## Aim of the task
Output every line of the listing below without changing anything.

Stored data entries

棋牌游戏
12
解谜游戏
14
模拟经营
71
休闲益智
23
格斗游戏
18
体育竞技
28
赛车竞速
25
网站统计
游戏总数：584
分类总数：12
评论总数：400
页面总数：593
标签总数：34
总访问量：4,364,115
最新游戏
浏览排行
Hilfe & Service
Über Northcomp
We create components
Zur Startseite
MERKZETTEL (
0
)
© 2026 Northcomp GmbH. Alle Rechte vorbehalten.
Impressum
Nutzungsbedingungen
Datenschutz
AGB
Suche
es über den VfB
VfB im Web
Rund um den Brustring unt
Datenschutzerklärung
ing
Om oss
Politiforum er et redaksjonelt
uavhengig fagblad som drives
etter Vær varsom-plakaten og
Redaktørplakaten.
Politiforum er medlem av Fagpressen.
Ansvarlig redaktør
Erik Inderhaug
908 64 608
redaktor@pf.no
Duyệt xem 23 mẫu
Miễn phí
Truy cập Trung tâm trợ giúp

## Answer section
棋牌游戏
12
解谜游戏
14
模拟经营
71
休闲益智
23
格斗游戏
18
体育竞技
28
赛车竞速
25
网站统计
游戏总数：584
分类总数：12
评论总数：400
页面总数：593
标签总数：34
总访问量：4,364,115
最新游戏
浏览排行
Hilfe & Service
Über Northcomp
We create components
Zur Startseite
MERKZETTEL (
0
)
© 2026 Northcomp GmbH. Alle Rechte vorbehalten.
Impressum
Nutzungsbedingungen
Datenschutz
AGB
Suche
es über den VfB
VfB im Web
Rund um den Brustring unt
Datenschutzerklärung
ing
Om oss
Politiforum er et redaksjonelt
uavhengig fagblad som drives
etter Vær varsom-plakaten og
Redaktørplakaten.
Politiforum er medlem av Fagpressen.
Ansvarlig redaktør
Erik Inderhaug
908 64 608
redaktor@pf.no
Duyệt xem 23 mẫu
Miễn phí
Truy cập Trung tâm trợ giúp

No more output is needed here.